The National Security Council, which combines Turkey’s military leadership with the prime minister and other key civilian leaders, is considered the decisive voice in the country’s military affairs and foreign relations. Its call on Parliament to act was thus likely to please US war planners. But according to the constitution, Parliament must vote on any decision to host foreign troops, leaving the final word to the governing Justice and Development Party, which faces a public strongly opposed to war.

In a convoluted two-page statement, the council was vague on the question of timing, urging the government to call a vote ”according to a calendar to be determined by monitoring developments.” US officials have expressed fear that, given the political sensitivities here, the vote will come too late for the Pentagon to position the forces that could invade Iraq across its 250-mile border with Turkey. ”The important thing to us is timing, timing, timing,” said a US official.

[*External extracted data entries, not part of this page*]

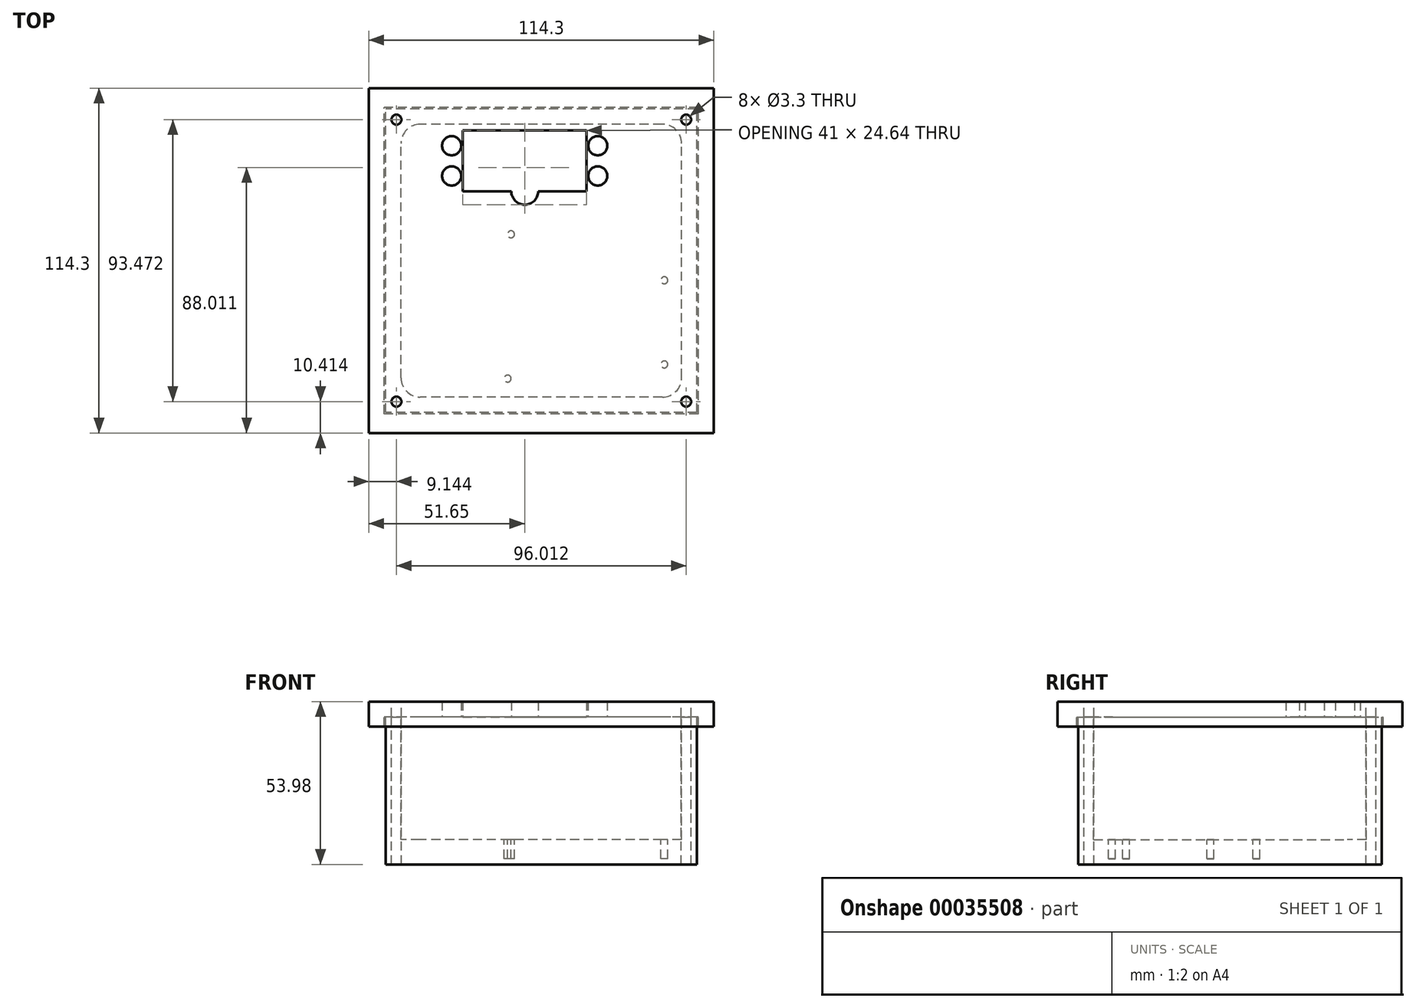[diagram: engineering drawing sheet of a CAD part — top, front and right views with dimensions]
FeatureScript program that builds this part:
annotation { "Feature Type Name" : "Feature", "Feature Type Description" : "" }
export const myFeature = defineFeature(function(context is Context, id is Id, definition is map)
    precondition{}
    {
        {
            var Q0;
            Q0=qCreatedBy(makeId("Top.planeOp"),FACE);
            var sketch = newSketch(context, id + "F0", { "sketchPlane" : qUnion([Q0])});
            skLineSegment(sketch, "E0.rect.bottom", {"start": v(57.15, 57.15) * mm, "end": v(-57.15, 57.15) * mm});
            skLineSegment(sketch, "E0.rect.top", {"start": v(57.15, -57.15) * mm, "end": v(-57.15, -57.15) * mm});
            skLineSegment(sketch, "E0.rect.left", {"start": v(57.15, 57.15) * mm, "end": v(57.15, -57.15) * mm});
            skLineSegment(sketch, "E0.rect.right", {"start": v(-57.15, 57.15) * mm, "end": v(-57.15, -57.15) * mm});
            skPoint(sketch, "E0.rect.middle", {"position": v(0, 0) * mm});
            skLineSegment(sketch, "E1.bottom", {"start": v(-26, 43.18) * mm, "end": v(15, 43.18) * mm});
            skLineSegment(sketch, "E1.top", {"start": v(-26, 22.99) * mm, "end": v(15, 22.99) * mm});
            skLineSegment(sketch, "E1.left", {"start": v(-26, 43.18) * mm, "end": v(-26, 22.99) * mm});
            skLineSegment(sketch, "E1.right", {"start": v(15, 43.18) * mm, "end": v(15, 22.99) * mm});
            skLineSegment(sketch, "E2", {"start": v(-5.5, 57.15) * mm, "end": v(-5.5, 43.18) * mm, "construction": true});
            skLineSegment(sketch, "E3.bottom", {"start": v(-29.7, 38.09) * mm, "end": v(18.7, 38.09) * mm, "construction": true});
            skLineSegment(sketch, "E3.top", {"start": v(-29.7, 28.08) * mm, "end": v(18.7, 28.08) * mm, "construction": true});
            skLineSegment(sketch, "E3.left", {"start": v(-29.7, 38.09) * mm, "end": v(-29.7, 28.08) * mm, "construction": true});
            skLineSegment(sketch, "E3.right", {"start": v(18.7, 38.09) * mm, "end": v(18.7, 28.08) * mm, "construction": true});
            skLineSegment(sketch, "E4", {"start": v(15, 33.08) * mm, "end": v(-26, 33.08) * mm, "construction": true});
            skCircle(sketch, "E5", {"center": v(18.7, 38.09) * mm, "radius": 3.18 * mm});
            skCircle(sketch, "E6", {"center": v(18.7, 28.08) * mm, "radius": 3.18 * mm});
            skCircle(sketch, "E7", {"center": v(-29.7, 28.08) * mm, "radius": 3.18 * mm});
            skCircle(sketch, "E8", {"center": v(-29.7, 38.09) * mm, "radius": 3.18 * mm});
            skCircle(sketch, "E9", {"center": v(-5.5, 22.99) * mm, "radius": 4.45 * mm});
            skLineSegment(sketch, "E10", {"start": v(-5.5, 57.15) * mm, "end": v(0, 57.15) * mm});
            skSolve(sketch);
        }
        {
            var Q0;
            Q0 = qSketchRegion(id + "F0", true);
            extrude(context, id + "F1", {"entities" : qUnion([Q0]), "endBound" : BoundingType.SYMMETRIC, "depth" : 5.08 * mm});
        }
        {
            var Q0;
            Q0=makeQuery(id+"F1.opExtrude","CAP_FACE",FACE,{"disambiguationData":[OSD([sQuery(id+"F0.wireOp",EDGE,"E0.rect.bottom"),sQuery(id+"F0.wireOp",EDGE,"E0.rect.top"),sQuery(id+"F0.wireOp",EDGE,"E0.rect.left"),sQuery(id+"F0.wireOp",EDGE,"E0.rect.right"),sQuery(id+"F0.wireOp",EDGE,"E1.bottom"),sQuery(id+"F0.wireOp",EDGE,"E1.top"),sQuery(id+"F0.wireOp",EDGE,"E1.left"),sQuery(id+"F0.wireOp",EDGE,"E1.right"),sQuery(id+"F0.wireOp",EDGE,"E5"),sQuery(id+"F0.wireOp",EDGE,"E6"),sQuery(id+"F0.wireOp",EDGE,"E7"),sQuery(id+"F0.wireOp",EDGE,"E8")])],"isStart":true});
            var sketch = newSketch(context, id + "F2", { "sketchPlane" : qUnion([Q0])});
            skLineSegment(sketch, "E11.rect.bottom", {"start": v(57.15, 57.15) * mm, "end": v(-57.15, 57.15) * mm});
            skLineSegment(sketch, "E11.rect.top", {"start": v(57.15, -57.15) * mm, "end": v(-57.15, -57.15) * mm});
            skLineSegment(sketch, "E11.rect.left", {"start": v(57.15, 57.15) * mm, "end": v(57.15, -57.15) * mm});
            skLineSegment(sketch, "E11.rect.right", {"start": v(-57.15, 57.15) * mm, "end": v(-57.15, -57.15) * mm});
            skPoint(sketch, "E11.rect.middle", {"position": v(0, 0) * mm});
            skLineSegment(sketch, "E12.rect.bottom", {"start": v(52.07, 50.8) * mm, "end": v(-52.07, 50.8) * mm});
            skLineSegment(sketch, "E12.rect.top", {"start": v(52.07, -50.8) * mm, "end": v(-52.07, -50.8) * mm});
            skLineSegment(sketch, "E12.rect.left", {"start": v(52.07, 50.8) * mm, "end": v(52.07, -50.8) * mm});
            skLineSegment(sketch, "E12.rect.right", {"start": v(-52.07, 50.8) * mm, "end": v(-52.07, -50.8) * mm});
            skSolve(sketch);
        }
        {
            var Q0;
            Q0 = qSketchRegion(id + "F2", true);
            extrude(context, id + "F3", {"entities" : qUnion([Q0]), "operationType" : NewBodyOperationType.ADD, "depth" : 3.17 * mm});
        }
        {
            var Q0;
            Q0=makeQuery(id+"F1.opExtrude","CAP_FACE",FACE,{"disambiguationData":[OSD([sQuery(id+"F0.wireOp",EDGE,"E0.rect.bottom"),sQuery(id+"F0.wireOp",EDGE,"E0.rect.top"),sQuery(id+"F0.wireOp",EDGE,"E0.rect.left"),sQuery(id+"F0.wireOp",EDGE,"E0.rect.right"),sQuery(id+"F0.wireOp",EDGE,"E1.bottom"),sQuery(id+"F0.wireOp",EDGE,"E1.top"),sQuery(id+"F0.wireOp",EDGE,"E1.left"),sQuery(id+"F0.wireOp",EDGE,"E1.right"),sQuery(id+"F0.wireOp",EDGE,"E5"),sQuery(id+"F0.wireOp",EDGE,"E6"),sQuery(id+"F0.wireOp",EDGE,"E7"),sQuery(id+"F0.wireOp",EDGE,"E8")])],"isStart":true});
            var sketch = newSketch(context, id + "F4", { "sketchPlane" : qUnion([Q0])});
            skLineSegment(sketch, "E13.rect.bottom", {"start": v(51.56, 50.3) * mm, "end": v(-51.56, 50.3) * mm});
            skLineSegment(sketch, "E13.rect.top", {"start": v(51.56, -50.3) * mm, "end": v(-51.56, -50.3) * mm});
            skLineSegment(sketch, "E13.rect.left", {"start": v(51.56, 50.3) * mm, "end": v(51.56, -50.3) * mm});
            skLineSegment(sketch, "E13.rect.right", {"start": v(-51.56, 50.3) * mm, "end": v(-51.56, -50.3) * mm});
            skPoint(sketch, "E13.rect.middle", {"position": v(0, 0) * mm});
            skLineSegment(sketch, "E14.rect.bottom", {"start": v(46.48, 45.21) * mm, "end": v(-46.48, 45.21) * mm});
            skLineSegment(sketch, "E14.rect.top", {"start": v(46.48, -45.21) * mm, "end": v(-46.48, -45.21) * mm});
            skLineSegment(sketch, "E14.rect.left", {"start": v(46.48, 45.21) * mm, "end": v(46.48, -45.21) * mm});
            skLineSegment(sketch, "E14.rect.right", {"start": v(-46.48, 45.21) * mm, "end": v(-46.48, -45.21) * mm});
            skSolve(sketch);
        }
        {
            var Q0;
            Q0 = qSketchRegion(id + "F4", true);
            extrude(context, id + "F5", {"entities" : qUnion([Q0]), "depth" : 48.9 * mm});
        }
        {
            var Q0;
            Q0=makeQuery(id+"F5.opExtrude","CAP_FACE",FACE,{"disambiguationData":[OSD([sQuery(id+"F4.wireOp",EDGE,"E13.rect.bottom"),sQuery(id+"F4.wireOp",EDGE,"E13.rect.top"),sQuery(id+"F4.wireOp",EDGE,"E13.rect.left"),sQuery(id+"F4.wireOp",EDGE,"E13.rect.right"),sQuery(id+"F4.wireOp",EDGE,"E14.rect.bottom"),sQuery(id+"F4.wireOp",EDGE,"E14.rect.top"),sQuery(id+"F4.wireOp",EDGE,"E14.rect.left"),sQuery(id+"F4.wireOp",EDGE,"E14.rect.right")])],"isStart":false});
            var sketch = newSketch(context, id + "F6", { "sketchPlane" : qUnion([Q0])});
            skLineSegment(sketch, "E15.bottom", {"start": v(-51.56, 50.3) * mm, "end": v(51.56, 50.3) * mm});
            skLineSegment(sketch, "E15.top", {"start": v(-51.56, -50.3) * mm, "end": v(51.56, -50.3) * mm});
            skLineSegment(sketch, "E15.left", {"start": v(-51.56, 50.3) * mm, "end": v(-51.56, -50.3) * mm});
            skLineSegment(sketch, "E15.right", {"start": v(51.56, 50.3) * mm, "end": v(51.56, -50.3) * mm});
            skSolve(sketch);
        }
        {
            var Q0;
            Q0 = qSketchRegion(id + "F6", true);
            extrude(context, id + "F7", {"entities" : qUnion([Q0]), "operationType" : NewBodyOperationType.ADD, "oppositeDirection" : true, "depth" : 8.25 * mm});
        }
        {
            var Q0;
            Q0=makeQuery(id+"F7.opExtrude","CAP_FACE",FACE,{"disambiguationData":[OSD([sQuery(id+"F6.wireOp",EDGE,"E15.bottom"),sQuery(id+"F6.wireOp",EDGE,"E15.top"),sQuery(id+"F6.wireOp",EDGE,"E15.left"),sQuery(id+"F6.wireOp",EDGE,"E15.right")])],"isStart":false});
            var sketch = newSketch(context, id + "F8", { "sketchPlane" : qUnion([Q0])});
            skPoint(sketch, "E16", {"position": v(-10.03, 8.72) * mm});
            skPoint(sketch, "E17", {"position": v(-11.13, -39.12) * mm});
            skPoint(sketch, "E18", {"position": v(40.77, -6.52) * mm});
            skPoint(sketch, "E19", {"position": v(40.77, -34.42) * mm});
            skLineSegment(sketch, "E20.bottom", {"start": v(-25.27, 11.3) * mm, "end": v(43.3, 11.3) * mm, "construction": true});
            skLineSegment(sketch, "E20.top", {"start": v(-25.27, -42.04) * mm, "end": v(43.3, -42.04) * mm, "construction": true});
            skLineSegment(sketch, "E20.left", {"start": v(-25.27, 11.3) * mm, "end": v(-25.27, -42.04) * mm, "construction": true});
            skLineSegment(sketch, "E20.right", {"start": v(43.3, 11.3) * mm, "end": v(43.3, -42.04) * mm, "construction": true});
            skCircle(sketch, "E21", {"center": v(-10.03, 8.72) * mm, "radius": 1.14 * mm});
            skCircle(sketch, "E22", {"center": v(40.77, -6.52) * mm, "radius": 1.14 * mm});
            skCircle(sketch, "E23", {"center": v(40.77, -34.42) * mm, "radius": 1.14 * mm});
            skCircle(sketch, "E24", {"center": v(-11.13, -39.12) * mm, "radius": 1.14 * mm});
            skSolve(sketch);
        }
        {
            var Q0;
            Q0 = qSketchRegion(id + "F8", true);
            extrude(context, id + "F9", {"entities" : qUnion([Q0]), "operationType" : NewBodyOperationType.REMOVE, "oppositeDirection" : true, "depth" : 6.35 * mm});
        }
        {
            var Q0;
            Q0=makeQuery(id+"F5.opExtrude","SWEPT_EDGE",EDGE,{"disambiguationData":[OSD([sQuery(id+"F4.wireOp",EDGE,"E14.rect.top"),sQuery(id+"F4.wireOp",EDGE,"E14.rect.right")])]});
            var Q1;
            Q1=makeQuery(id+"F5.opExtrude","SWEPT_EDGE",EDGE,{"disambiguationData":[OSD([sQuery(id+"F4.wireOp",EDGE,"E14.rect.top"),sQuery(id+"F4.wireOp",EDGE,"E14.rect.left")])]});
            var Q2;
            Q2=makeQuery(id+"F5.opExtrude","SWEPT_EDGE",EDGE,{"disambiguationData":[OSD([sQuery(id+"F4.wireOp",EDGE,"E14.rect.bottom"),sQuery(id+"F4.wireOp",EDGE,"E14.rect.left")])]});
            var Q3;
            Q3=makeQuery(id+"F5.opExtrude","SWEPT_EDGE",EDGE,{"disambiguationData":[OSD([sQuery(id+"F4.wireOp",EDGE,"E14.rect.bottom"),sQuery(id+"F4.wireOp",EDGE,"E14.rect.right")])]});
            fillet(context, id + "F10", {"entities" : qUnion([Q0, Q1, Q2, Q3]), "radius" : 6.35 * mm, "tangentPropagation" : true, "allowEdgeOverflow" : false});
        }
        {
            var Q0;
            Q0=makeQuery(id+"F5.opExtrude","CAP_FACE",FACE,{"disambiguationData":[OSD([sQuery(id+"F4.wireOp",EDGE,"E13.rect.bottom"),sQuery(id+"F4.wireOp",EDGE,"E13.rect.top"),sQuery(id+"F4.wireOp",EDGE,"E13.rect.left"),sQuery(id+"F4.wireOp",EDGE,"E13.rect.right"),sQuery(id+"F4.wireOp",EDGE,"E14.rect.bottom"),sQuery(id+"F4.wireOp",EDGE,"E14.rect.top"),sQuery(id+"F4.wireOp",EDGE,"E14.rect.left"),sQuery(id+"F4.wireOp",EDGE,"E14.rect.right")])],"isStart":true});
            var sketch = newSketch(context, id + "F11", { "sketchPlane" : qUnion([Q0])});
            skLineSegment(sketch, "E25.rect.bottom", {"start": v(48, 46.74) * mm, "end": v(-48, 46.74) * mm, "construction": true});
            skLineSegment(sketch, "E25.rect.top", {"start": v(48, -46.74) * mm, "end": v(-48, -46.74) * mm, "construction": true});
            skLineSegment(sketch, "E25.rect.left", {"start": v(48, 46.74) * mm, "end": v(48, -46.74) * mm, "construction": true});
            skLineSegment(sketch, "E25.rect.right", {"start": v(-48, 46.74) * mm, "end": v(-48, -46.74) * mm, "construction": true});
            skPoint(sketch, "E25.rect.middle", {"position": v(0, 0) * mm});
            skCircle(sketch, "E26", {"center": v(-48, 46.74) * mm, "radius": 1.14 * mm});
            skCircle(sketch, "E27", {"center": v(48, 46.74) * mm, "radius": 1.14 * mm});
            skCircle(sketch, "E28", {"center": v(48, -46.74) * mm, "radius": 1.14 * mm});
            skCircle(sketch, "E29", {"center": v(-48, -46.74) * mm, "radius": 1.14 * mm});
            skSolve(sketch);
        }
        {
            var Q0;
            Q0 = qSketchRegion(id + "F11", true);
            extrude(context, id + "F12", {"entities" : qUnion([Q0]), "operationType" : NewBodyOperationType.REMOVE, "oppositeDirection" : true, "depth" : 12.7 * mm});
        }
        {
            var Q0;
            Q0=makeQuery(id+"F1.opExtrude","CAP_FACE",FACE,{"disambiguationData":[OSD([sQuery(id+"F0.wireOp",EDGE,"E0.rect.bottom"),sQuery(id+"F0.wireOp",EDGE,"E0.rect.top"),sQuery(id+"F0.wireOp",EDGE,"E0.rect.left"),sQuery(id+"F0.wireOp",EDGE,"E0.rect.right"),sQuery(id+"F0.wireOp",EDGE,"E1.bottom"),sQuery(id+"F0.wireOp",EDGE,"E1.top"),sQuery(id+"F0.wireOp",EDGE,"E1.left"),sQuery(id+"F0.wireOp",EDGE,"E1.right"),sQuery(id+"F0.wireOp",EDGE,"E5"),sQuery(id+"F0.wireOp",EDGE,"E6"),sQuery(id+"F0.wireOp",EDGE,"E7"),sQuery(id+"F0.wireOp",EDGE,"E8"),sQuery(id+"F0.wireOp",EDGE,"E9")])],"isStart":false});
            var sketch = newSketch(context, id + "F13", { "sketchPlane" : qUnion([Q0])});
            skPoint(sketch, "E30.0", {"position": v(-48, -46.74) * mm});
            skPoint(sketch, "E30.1", {"position": v(48, -46.74) * mm});
            skPoint(sketch, "E30.2", {"position": v(48, 46.74) * mm});
            skPoint(sketch, "E30.3", {"position": v(-48, 46.74) * mm});
            skCircle(sketch, "E31", {"center": v(-48, -46.74) * mm, "radius": 1.65 * mm});
            skCircle(sketch, "E32", {"center": v(-48, 46.74) * mm, "radius": 1.65 * mm});
            skCircle(sketch, "E33", {"center": v(48, 46.74) * mm, "radius": 1.65 * mm});
            skCircle(sketch, "E34", {"center": v(48, -46.74) * mm, "radius": 1.65 * mm});
            skSolve(sketch);
        }
        {
            var Q0;
            Q0 = qSketchRegion(id + "F13", true);
            extrude(context, id + "F14", {"entities" : qUnion([Q0]), "operationType" : NewBodyOperationType.REMOVE, "endBound" : BoundingType.THROUGH_ALL, "oppositeDirection" : true, "depth" : 25.4 * mm});
        }
    });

When an attack might come remains unclear even in Washington. But the Bush administration’s conspicuous encirclement of Iraq assumes Turkish cooperation: elements of the First Infantry Division, based in Germany, already have received orders to deploy to Turkey as soon as they receive authorization from Ankara.
The council’s public statement made no mention of the size of the foreign force Turkey might accommodate, although negotiations between Turkish and American officials have concentrated on scenarios that would put no more than 20,000 infantry on Turkish soil at a time.
The Bush administration also has asked Turkey to accept war planes at several military bases in addition to Incirlik, from which US and British flights have enforced the no-fly zone above northern Iraq since the 1991 Gulf War. Analysts and officials said such details were surely hashed over in the six-hour meeting, but the public statement was confined to broad recommendations.

A Turkish diplomat, asked whether the National Security Council statement would satisfy the increasing US appetite for a clear answer from Turkey, replied: ”I don’t think it will frustrate them. It’s the first time we specify the [wartime] article of the constitution. So it’s more prone to satisfy the US administration, I should say.”
Another Turkish official called the statement balanced, urging on the peacemaking effort that Turkey has spearheaded in recent weeks while acknowledging the time has come to prepare for ”military measures required to protect fully Turkey’s national interests against possible unwanted developments.”
A spokesman for the US Embassy in Ankara, where the council convened, declined comment.